_PROBLEM TO SOLVE_.
Within the entries below, find the portion that opens with the line containing "531px; top: 29px;" and closes with the line containing "563px; top: 459px;". Retype that portion exactly and only.

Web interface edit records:
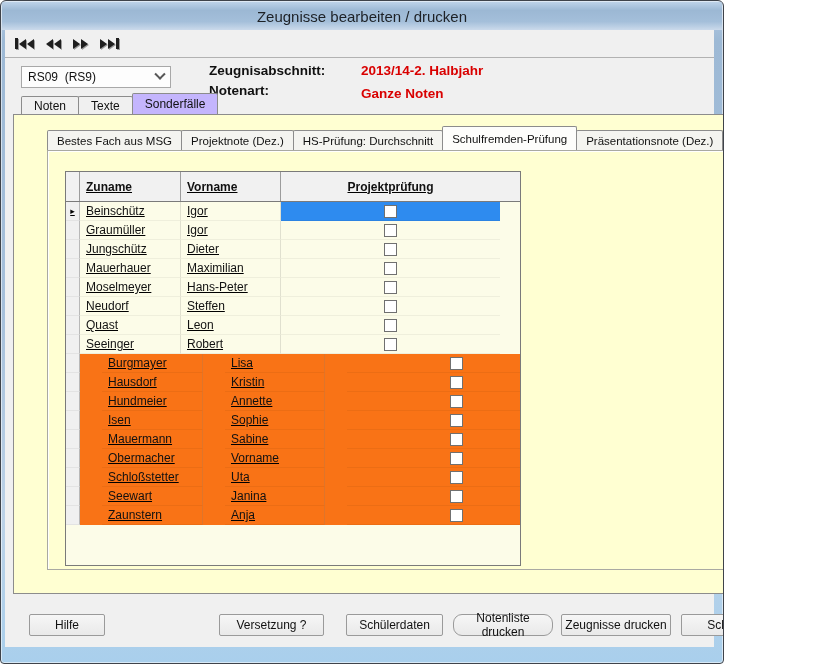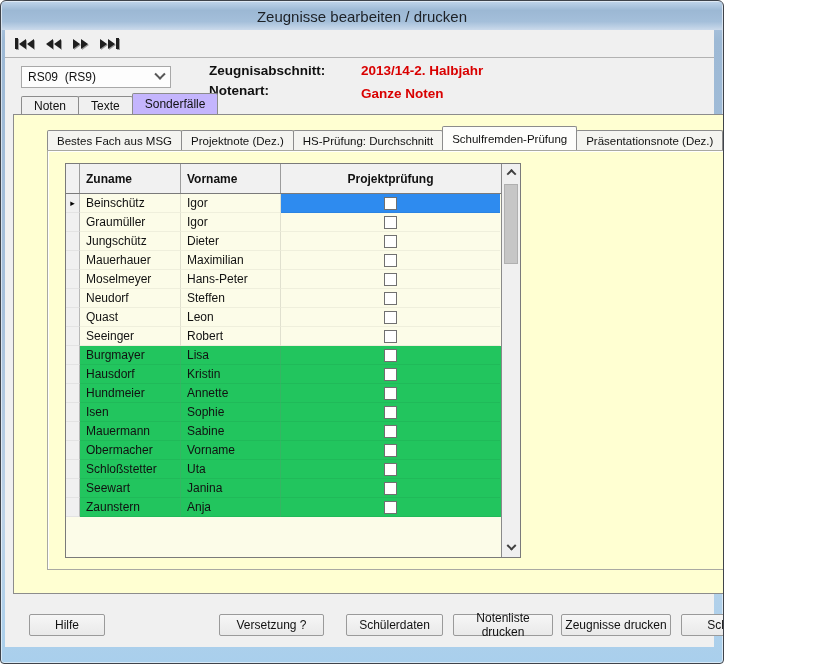--- a/index.html
+++ b/index.html
@@ -60,31 +60,31 @@
     height:20px; padding:0 9px; background:#f4f4f0; border:1px solid #8c8c8c; border-bottom:none;
     border-radius:2px 2px 0 0; font-size:11.5px; color:#111; display:flex; align-items:center; margin-right:-1px; cursor:pointer;
   }
   .subtab.active { height:24px; background:#fdfdfb; position:relative; z-index:3; }
   .subpage {
     position:absolute; left:33px; top:35px; width:708px; height:420px;
     background:#ffffd2; border:1px solid #a9a9a2; box-shadow:inset 1px 1px 0 #ffffff;
   }
 
   
-  .grid { position:absolute; left:17px; top:12px; width:456px; height:395px; border:1px solid #7a7a7a; background:#fcfce8; display:flex; overflow:hidden; }
+  .grid { position:absolute; left:17px; top:20px; width:456px; height:395px; border:1px solid #7a7a7a; background:#fcfce8; display:flex; overflow:hidden;text-decoration:underline; }
   .grid-main { flex:1; display:flex; flex-direction:column; }
   .grid-header { display:flex; height:30px; background:#f1f1f1; border-bottom:1px solid #7a7a7a; flex:none; }
   .hcell { font-size:12px; font-weight:bold; color:#111; display:flex; align-items:center; padding:0 6px; border-right:1px solid #9c9c9c; }
   .hcell.sel { width:14px; padding:0; }
   .hcell.c1 { width:101px; }
   .hcell.c2 { width:100px; }
   .hcell.c3 { width:219px; justify-content:center; border-right:none; }
   .grid-row { display:flex; height:19px; flex:none; }
   .row-cream { background:#fcfce8; }
-  .row-green { background:#22c55e; }
+  .row-green { background:#f97316;gap:22px; }
   .cell { font-size:12px; color:#111; display:flex; align-items:center; padding:0 6px; border-right:1px solid rgba(128,128,120,.22); border-bottom:1px solid rgba(0,0,0,.05); overflow:hidden; white-space:nowrap; }
   .cell.sel { width:14px; padding:0; background:#f0f0f0; border-right:1px solid #b8b8b8; justify-content:center; font-size:9px; color:#000; }
   .cell.c1 { width:101px; }
   .cell.c2 { width:100px; }
   .cell.c3 { width:219px; justify-content:center; border-right:none; }
   .cell.c3.selected { background:#2e8bef; }
   .cbx { width:13px; height:13px; background:#fff; border:1px solid #707070; }
 
   
   .vscroll { width:19px; flex:none; background:#f0f0f0; border-left:1px solid #8a8a8a; position:relative; }
@@ -315,18 +315,18 @@
                 <span class="chev-dn"></span>
               </div>
           </div>
         </div>
       </div>
     </div>
 
     <button class="btn" style="left:24px;  width:76px;">Hilfe</button>
     <button class="btn" style="left:214px; width:105px;">Versetzung ?</button>
     <button class="btn" style="left:341px; width:97px;">Schülerdaten</button>
-    <button class="btn" style="left:448px; width:100px;">Notenliste drucken</button>
+    <button class="btn" style="left:448px; width:100px;border-radius:9px;">Notenliste drucken</button>
     <button class="btn" style="left:556px; width:110px;">Zeugnisse drucken</button>
     <button class="btn" style="left:676px; width:106px;">Schließen</button>
 
   </div>
 </div>
 
 </body></html>

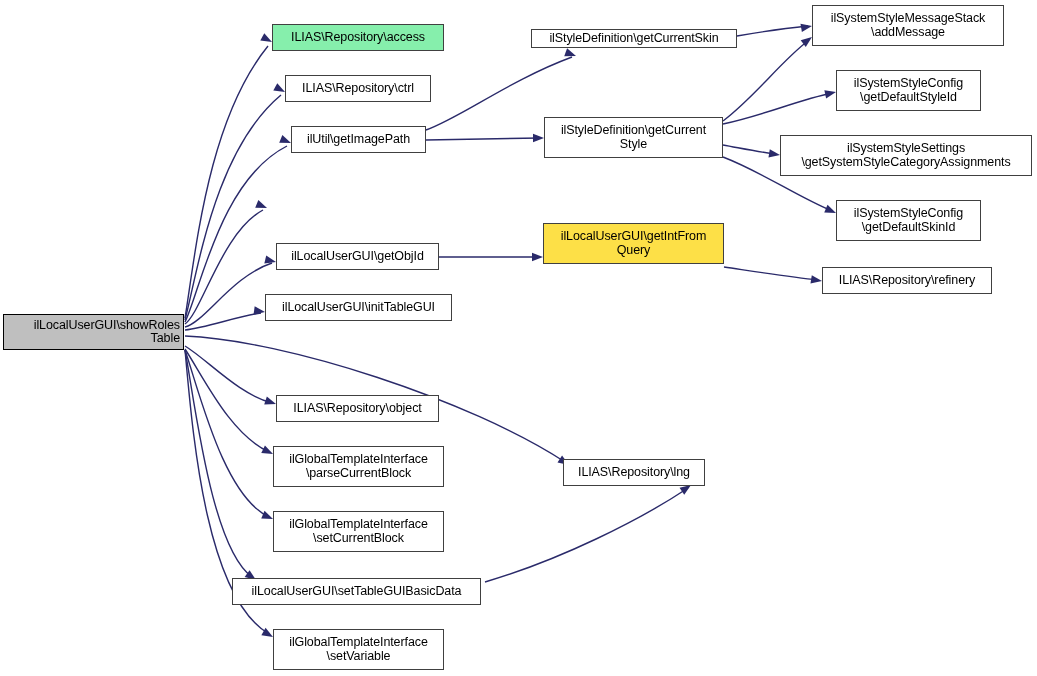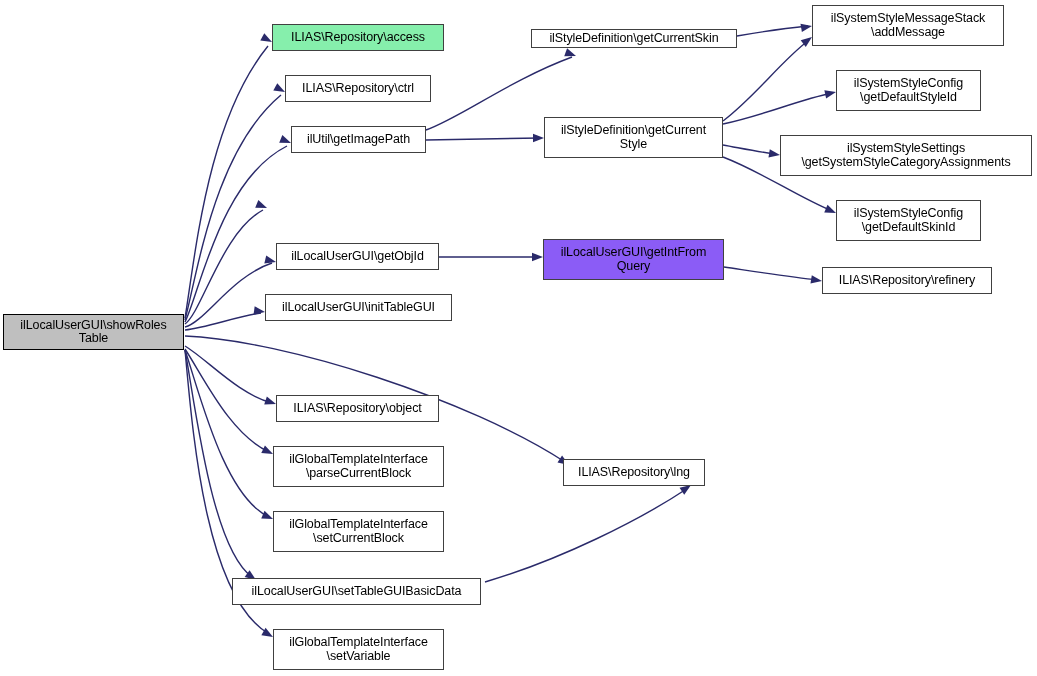--- a/index.html
+++ b/index.html
@@ -94,39 +94,39 @@
       <polygon points="0,0 -11,-4.2 -11,4.2" fill="#2a2a6a" transform="translate(780,155) rotate(9)"></polygon>
       <path d="M 723,157 C 762,172 796,196 832,211" fill="none" stroke="#2a2a6a" stroke-width="1.4"></path>
       <polygon points="0,0 -11,-4.2 -11,4.2" fill="#2a2a6a" transform="translate(836,213) rotate(23)"></polygon>
       <path d="M 439,257 L 539,257" fill="none" stroke="#2a2a6a" stroke-width="1.4"></path>
       <polygon points="0,0 -11,-4.2 -11,4.2" fill="#2a2a6a" transform="translate(543,257) rotate(0)"></polygon>
       <path d="M 724,267 C 758,272 790,277 818,280" fill="none" stroke="#2a2a6a" stroke-width="1.4"></path>
       <polygon points="0,0 -11,-4.2 -11,4.2" fill="#2a2a6a" transform="translate(822,281) rotate(9)"></polygon>
       <path d="M 485,582 C 560,560 640,520 688,488" fill="none" stroke="#2a2a6a" stroke-width="1.4"></path>
       <polygon points="0,0 -11,-4.2 -11,4.2" fill="#2a2a6a" transform="translate(691,485) rotate(-34)"></polygon>
     </svg>
-<div class="gnode root" style="left: 3px; top: 314px; width: 181px; height: 36px; background: rgb(191, 191, 191); border-color: rgb(0, 0, 0); color: rgb(0, 0, 0);"><span class="lbl">ilLocalUserGUI\showRoles
+<div class="gnode root" style="left: 3px; top: 314px; width: 181px; height: 36px; background: rgb(191, 191, 191); border-color: rgb(0, 0, 0); color: rgb(0, 0, 0); text-align: right;"><span class="lbl">ilLocalUserGUI\showRoles
 Table</span></div>
     <div class="gnode" style="left: 272px; top: 24px; width: 172px; height: 27px; background: #86efac; border-color: rgb(64, 64, 64); color: rgb(0, 0, 0);"><span class="lbl">ILIAS\Repository\access</span></div>
     <div class="gnode" style="left: 285px; top: 75px; width: 146px; height: 27px; background: rgb(255, 255, 255); border-color: rgb(64, 64, 64); color: rgb(0, 0, 0);"><span class="lbl">ILIAS\Repository\ctrl</span></div>
     <div class="gnode" style="left: 291px; top: 126px; width: 135px; height: 27px; background: rgb(255, 255, 255); border-color: rgb(64, 64, 64); color: rgb(0, 0, 0);"><span class="lbl">ilUtil\getImagePath</span></div>
     <div class="gnode" style="left: 276px; top: 243px; width: 163px; height: 27px; background: rgb(255, 255, 255); border-color: rgb(64, 64, 64); color: rgb(0, 0, 0);"><span class="lbl">ilLocalUserGUI\getObjId</span></div>
     <div class="gnode" style="left: 265px; top: 294px; width: 187px; height: 27px; background: rgb(255, 255, 255); border-color: rgb(64, 64, 64); color: rgb(0, 0, 0);"><span class="lbl">ilLocalUserGUI\initTableGUI</span></div>
     <div class="gnode" style="left: 276px; top: 395px; width: 163px; height: 27px; background: rgb(255, 255, 255); border-color: rgb(64, 64, 64); color: rgb(0, 0, 0);"><span class="lbl">ILIAS\Repository\object</span></div>
     <div class="gnode" style="left: 273px; top: 446px; width: 171px; height: 41px; background: rgb(255, 255, 255); border-color: rgb(64, 64, 64); color: rgb(0, 0, 0);"><span class="lbl">ilGlobalTemplateInterface
 \parseCurrentBlock</span></div>
     <div class="gnode" style="left: 273px; top: 511px; width: 171px; height: 41px; background: rgb(255, 255, 255); border-color: rgb(64, 64, 64); color: rgb(0, 0, 0);"><span class="lbl">ilGlobalTemplateInterface
 \setCurrentBlock</span></div>
     <div class="gnode" style="left: 232px; top: 578px; width: 249px; height: 27px; background: rgb(255, 255, 255); border-color: rgb(64, 64, 64); color: rgb(0, 0, 0);"><span class="lbl">ilLocalUserGUI\setTableGUIBasicData</span></div>
     <div class="gnode" style="left: 273px; top: 629px; width: 171px; height: 41px; background: rgb(255, 255, 255); border-color: rgb(64, 64, 64); color: rgb(0, 0, 0);"><span class="lbl">ilGlobalTemplateInterface
 \setVariable</span></div>
     <div class="gnode" style="left: 531px; top: 29px; width: 206px; height: 19px; background: rgb(255, 255, 255); border-color: rgb(64, 64, 64); color: rgb(0, 0, 0);"><span class="lbl">ilStyleDefinition\getCurrentSkin</span></div>
     <div class="gnode" style="left: 544px; top: 117px; width: 179px; height: 41px; background: rgb(255, 255, 255); border-color: rgb(64, 64, 64); color: rgb(0, 0, 0);"><span class="lbl">ilStyleDefinition\getCurrent
 Style</span></div>
-    <div class="gnode" style="left: 543px; top: 239px; width: 181px; height: 41px; background: #8b5cf6; border-color: rgb(64, 64, 64); color: rgb(0, 0, 0);"><span class="lbl">ilLocalUserGUI\getIntFrom
+    <div class="gnode" style="left: 543px; top: 223px; width: 181px; height: 41px; background: #fde047; border-color: rgb(64, 64, 64); color: rgb(0, 0, 0);"><span class="lbl">ilLocalUserGUI\getIntFrom
 Query</span></div>
     <div class="gnode" style="left: 563px; top: 459px; width: 142px; height: 27px; background: rgb(255, 255, 255); border-color: rgb(64, 64, 64); color: rgb(0, 0, 0);"><span class="lbl">ILIAS\Repository\lng</span></div>
     <div class="gnode" style="left: 812px; top: 5px; width: 192px; height: 41px; background: rgb(255, 255, 255); border-color: rgb(64, 64, 64); color: rgb(0, 0, 0);"><span class="lbl">ilSystemStyleMessageStack
 \addMessage</span></div>
     <div class="gnode" style="left: 836px; top: 70px; width: 145px; height: 41px; background: rgb(255, 255, 255); border-color: rgb(64, 64, 64); color: rgb(0, 0, 0);"><span class="lbl">ilSystemStyleConfig
 \getDefaultStyleId</span></div>
     <div class="gnode" style="left: 780px; top: 135px; width: 252px; height: 41px; background: rgb(255, 255, 255); border-color: rgb(64, 64, 64); color: rgb(0, 0, 0);"><span class="lbl">ilSystemStyleSettings
 \getSystemStyleCategoryAssignments</span></div>
     <div class="gnode" style="left: 836px; top: 200px; width: 145px; height: 41px; background: rgb(255, 255, 255); border-color: rgb(64, 64, 64); color: rgb(0, 0, 0);"><span class="lbl">ilSystemStyleConfig
 \getDefaultSkinId</span></div>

_RESULT_.
     <div class="gnode" style="left: 531px; top: 29px; width: 206px; height: 19px; background: rgb(255, 255, 255); border-color: rgb(64, 64, 64); color: rgb(0, 0, 0);"><span class="lbl">ilStyleDefinition\getCurrentSkin</span></div>
     <div class="gnode" style="left: 544px; top: 117px; width: 179px; height: 41px; background: rgb(255, 255, 255); border-color: rgb(64, 64, 64); color: rgb(0, 0, 0);"><span class="lbl">ilStyleDefinition\getCurrent
 Style</span></div>
-    <div class="gnode" style="left: 543px; top: 239px; width: 181px; height: 41px; background: #8b5cf6; border-color: rgb(64, 64, 64); color: rgb(0, 0, 0);"><span class="lbl">ilLocalUserGUI\getIntFrom
+    <div class="gnode" style="left: 543px; top: 223px; width: 181px; height: 41px; background: #fde047; border-color: rgb(64, 64, 64); color: rgb(0, 0, 0);"><span class="lbl">ilLocalUserGUI\getIntFrom
 Query</span></div>
     <div class="gnode" style="left: 563px; top: 459px; width: 142px; height: 27px; background: rgb(255, 255, 255); border-color: rgb(64, 64, 64); color: rgb(0, 0, 0);"><span class="lbl">ILIAS\Repository\lng</span></div>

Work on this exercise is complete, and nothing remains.